What Does STEM Stand For?
For five years now, I have run the STEM program at my school. When originally designing the program, I chose the name STEM for accountability of the work that we would be doing:
- It’s a Science class
- We would be using lots of different and new Technologies
- Students would be involved in Engineering design processes
- Math is the language of science.
This was also the beginning of the STEM craze. There was a much stronger push to incorporate STEM ideas, lessons, and pedagogy into existing science and math classes. STEM concepts have been around for a while. Not until recently have there been so many agents of change pushing for better and more robust STEM standards.
It is not surprising that as STEM grew, new branches of programming were added, and these modified the name. Most prevalently is STEAM, the addition of arts to the STEM acronym. Ironically, my background is in art education and the addition of arts to my program was there from day one. One might ask why the change and what are the differences with these two teaching styles?
At my alma mater, Arizona State University, there has been a recent linking of engineers and artists. This was not a mistake, but a carefully planned course of action to expose new answers to difficult problems. Since the thinking pathways of engineers and artists are different, so too must be the conclusions they come to when they encounter a problem.
A few times a year at ASU, engineering students convene with art students to discuss and explore different viewpoints to concurrent projects. This has opened the door to a host of new ideas that were never thought of or anticipated.
Using Arts to Solve STEM Problems
By adding an artistic component to a STEM program, the teacher allows access to a different approach with brainstorming and problem interpretation. This also allows students who do not typically align themselves as “engineers” or “scientists” to have a crack at solving complex problems.

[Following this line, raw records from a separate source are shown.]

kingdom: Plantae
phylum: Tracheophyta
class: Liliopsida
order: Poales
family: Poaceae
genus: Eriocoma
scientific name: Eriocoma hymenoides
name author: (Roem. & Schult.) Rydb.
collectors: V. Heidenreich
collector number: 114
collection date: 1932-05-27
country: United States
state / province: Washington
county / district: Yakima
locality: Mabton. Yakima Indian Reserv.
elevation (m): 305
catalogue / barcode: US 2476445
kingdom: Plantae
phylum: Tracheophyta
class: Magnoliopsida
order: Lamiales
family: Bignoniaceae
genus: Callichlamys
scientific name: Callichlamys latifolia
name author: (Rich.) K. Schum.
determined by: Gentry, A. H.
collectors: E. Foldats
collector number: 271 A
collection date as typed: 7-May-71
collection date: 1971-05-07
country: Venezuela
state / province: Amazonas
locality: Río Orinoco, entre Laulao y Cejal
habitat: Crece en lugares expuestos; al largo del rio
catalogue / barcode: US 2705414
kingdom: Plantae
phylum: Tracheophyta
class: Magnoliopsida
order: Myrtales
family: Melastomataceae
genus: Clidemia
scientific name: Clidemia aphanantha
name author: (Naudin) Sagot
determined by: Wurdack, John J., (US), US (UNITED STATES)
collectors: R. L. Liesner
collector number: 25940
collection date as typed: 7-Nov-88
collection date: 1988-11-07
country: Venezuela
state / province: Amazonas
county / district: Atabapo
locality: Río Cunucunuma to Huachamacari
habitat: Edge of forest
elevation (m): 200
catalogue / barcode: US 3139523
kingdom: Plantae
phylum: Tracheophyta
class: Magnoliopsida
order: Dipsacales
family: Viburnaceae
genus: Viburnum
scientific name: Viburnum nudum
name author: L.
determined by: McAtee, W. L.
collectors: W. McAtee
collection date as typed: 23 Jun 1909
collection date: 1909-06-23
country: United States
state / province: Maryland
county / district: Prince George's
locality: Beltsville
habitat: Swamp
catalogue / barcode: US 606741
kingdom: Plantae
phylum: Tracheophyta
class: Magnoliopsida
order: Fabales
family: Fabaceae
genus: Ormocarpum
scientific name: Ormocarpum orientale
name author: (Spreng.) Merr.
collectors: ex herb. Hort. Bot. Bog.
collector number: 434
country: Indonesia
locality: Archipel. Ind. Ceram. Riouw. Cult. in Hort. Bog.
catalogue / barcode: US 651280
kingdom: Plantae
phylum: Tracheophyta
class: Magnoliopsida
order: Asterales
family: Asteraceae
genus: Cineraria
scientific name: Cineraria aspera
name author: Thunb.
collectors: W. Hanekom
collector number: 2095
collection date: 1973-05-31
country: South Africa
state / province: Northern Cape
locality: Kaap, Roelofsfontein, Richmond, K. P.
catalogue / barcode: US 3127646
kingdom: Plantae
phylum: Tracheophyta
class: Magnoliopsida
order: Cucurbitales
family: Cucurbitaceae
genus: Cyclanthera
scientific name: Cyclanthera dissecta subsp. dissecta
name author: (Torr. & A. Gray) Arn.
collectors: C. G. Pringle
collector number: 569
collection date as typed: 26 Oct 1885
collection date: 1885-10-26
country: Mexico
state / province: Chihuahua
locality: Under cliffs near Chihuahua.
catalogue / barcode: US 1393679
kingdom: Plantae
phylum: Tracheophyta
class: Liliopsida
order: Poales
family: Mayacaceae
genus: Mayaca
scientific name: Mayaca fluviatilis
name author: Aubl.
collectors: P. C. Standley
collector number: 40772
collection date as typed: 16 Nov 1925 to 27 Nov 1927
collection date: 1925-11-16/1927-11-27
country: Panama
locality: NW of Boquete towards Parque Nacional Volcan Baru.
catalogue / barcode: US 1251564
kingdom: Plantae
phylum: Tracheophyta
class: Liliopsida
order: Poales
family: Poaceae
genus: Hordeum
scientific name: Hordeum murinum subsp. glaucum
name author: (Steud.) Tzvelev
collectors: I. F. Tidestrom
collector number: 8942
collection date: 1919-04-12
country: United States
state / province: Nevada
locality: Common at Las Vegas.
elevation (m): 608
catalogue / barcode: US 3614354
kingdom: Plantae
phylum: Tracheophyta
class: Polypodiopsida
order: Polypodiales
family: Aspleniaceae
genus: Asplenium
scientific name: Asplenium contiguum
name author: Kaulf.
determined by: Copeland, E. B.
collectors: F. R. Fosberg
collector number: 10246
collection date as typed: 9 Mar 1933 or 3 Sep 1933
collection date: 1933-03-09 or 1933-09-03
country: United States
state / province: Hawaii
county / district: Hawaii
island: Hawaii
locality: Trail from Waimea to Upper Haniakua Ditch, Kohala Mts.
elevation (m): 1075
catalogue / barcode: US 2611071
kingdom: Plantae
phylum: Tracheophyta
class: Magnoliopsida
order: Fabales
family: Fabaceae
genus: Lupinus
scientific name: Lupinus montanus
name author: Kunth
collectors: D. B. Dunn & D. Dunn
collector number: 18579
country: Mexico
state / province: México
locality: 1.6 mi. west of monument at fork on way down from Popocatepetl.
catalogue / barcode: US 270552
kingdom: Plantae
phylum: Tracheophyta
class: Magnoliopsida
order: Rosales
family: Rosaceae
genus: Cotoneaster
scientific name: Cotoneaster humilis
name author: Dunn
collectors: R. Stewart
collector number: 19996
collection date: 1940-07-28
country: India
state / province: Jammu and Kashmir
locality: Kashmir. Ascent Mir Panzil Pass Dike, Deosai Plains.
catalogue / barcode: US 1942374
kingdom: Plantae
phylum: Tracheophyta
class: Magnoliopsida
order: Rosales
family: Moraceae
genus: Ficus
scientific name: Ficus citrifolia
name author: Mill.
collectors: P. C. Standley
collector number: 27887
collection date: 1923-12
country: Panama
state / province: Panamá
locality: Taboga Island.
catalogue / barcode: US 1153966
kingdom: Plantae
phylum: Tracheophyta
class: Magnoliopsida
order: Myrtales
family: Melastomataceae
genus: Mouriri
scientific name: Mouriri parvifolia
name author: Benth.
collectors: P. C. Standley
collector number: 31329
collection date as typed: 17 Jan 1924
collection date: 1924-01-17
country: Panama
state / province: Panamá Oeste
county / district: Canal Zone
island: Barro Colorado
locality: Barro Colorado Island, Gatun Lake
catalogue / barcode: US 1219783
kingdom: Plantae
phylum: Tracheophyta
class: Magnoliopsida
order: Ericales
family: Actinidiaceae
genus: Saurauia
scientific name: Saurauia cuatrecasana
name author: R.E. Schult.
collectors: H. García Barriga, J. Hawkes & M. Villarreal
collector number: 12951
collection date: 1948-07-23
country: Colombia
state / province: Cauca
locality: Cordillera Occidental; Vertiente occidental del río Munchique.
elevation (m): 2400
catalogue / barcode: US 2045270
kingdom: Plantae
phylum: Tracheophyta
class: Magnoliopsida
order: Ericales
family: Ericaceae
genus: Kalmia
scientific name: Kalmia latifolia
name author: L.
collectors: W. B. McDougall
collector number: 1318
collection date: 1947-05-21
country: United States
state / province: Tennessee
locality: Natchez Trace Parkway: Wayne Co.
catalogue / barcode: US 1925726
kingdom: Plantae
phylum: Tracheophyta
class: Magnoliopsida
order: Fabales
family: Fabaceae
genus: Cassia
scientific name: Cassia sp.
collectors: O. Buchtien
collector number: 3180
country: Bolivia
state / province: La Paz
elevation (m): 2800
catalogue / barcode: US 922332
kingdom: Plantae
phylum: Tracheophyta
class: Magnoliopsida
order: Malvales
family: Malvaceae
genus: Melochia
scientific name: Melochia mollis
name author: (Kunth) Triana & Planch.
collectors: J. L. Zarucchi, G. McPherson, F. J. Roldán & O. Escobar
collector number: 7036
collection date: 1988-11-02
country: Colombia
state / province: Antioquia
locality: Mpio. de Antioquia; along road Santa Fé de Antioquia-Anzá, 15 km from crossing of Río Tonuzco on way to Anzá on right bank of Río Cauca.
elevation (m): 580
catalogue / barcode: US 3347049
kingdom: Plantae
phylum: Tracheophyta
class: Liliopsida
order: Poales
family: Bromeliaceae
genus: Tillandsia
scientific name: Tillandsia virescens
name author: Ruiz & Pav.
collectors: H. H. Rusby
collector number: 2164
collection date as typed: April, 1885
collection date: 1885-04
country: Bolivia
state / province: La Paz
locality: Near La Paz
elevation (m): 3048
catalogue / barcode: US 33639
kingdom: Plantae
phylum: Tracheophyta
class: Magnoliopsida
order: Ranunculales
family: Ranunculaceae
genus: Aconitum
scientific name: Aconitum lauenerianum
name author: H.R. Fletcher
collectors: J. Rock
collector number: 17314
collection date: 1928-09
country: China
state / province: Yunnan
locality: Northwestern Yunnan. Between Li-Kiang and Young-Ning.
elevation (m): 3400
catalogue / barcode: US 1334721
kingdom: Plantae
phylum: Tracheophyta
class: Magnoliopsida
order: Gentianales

In my class, many ideas that are selected as a viable solution come from students who do not readily identify themselves as STEM thinkers. Alternatively, many of these same students grow an affinity to think more deeply and take risks with solutions to problems of which they may not have an abundance of background knowledge.
Fostering the change from STEM to STEAM
How does one foster the change from STEM to STEAM? It is simply adding some form of artistic option for students to explore the content in the class. Our first major project deals with astronomy and the understanding of components of the universe. Students in the STEM program have the option of creating an artistic interpretation of one or more concepts in the curriculum. These projects are typically stunning and find solutions to explaining the complexity of the cosmos in beautiful detail.
One must also allow students to change their way of thinking. Creativity becomes a key component and a teacher must allow students to explore all avenues of brainstorming, no matter how outside-the-box the solutions might be. If you are having trouble doing this yourself, I recommend the book A Whole New Mind by Dan Pink. Appreciating the mind of a child in all its capacities and limitations will truly open many doors for students solving complex STEM problems.
I am not sure what acronym will be gracing the headlines and conventions is years to come. I predict that we will see a merging of other core content areas, like English and Social Studies. The most important factor of any STEM, STEAM, or related program are the engineering and design processes. This is what I believe is the core of any program and what makes STEM unique. Whether you are a STEM teacher that focuses on science, STEAM with an emphasis on math, or something that has a little of everything, remember that the thinking part is most critical. It is the component that will best prepare students for future success.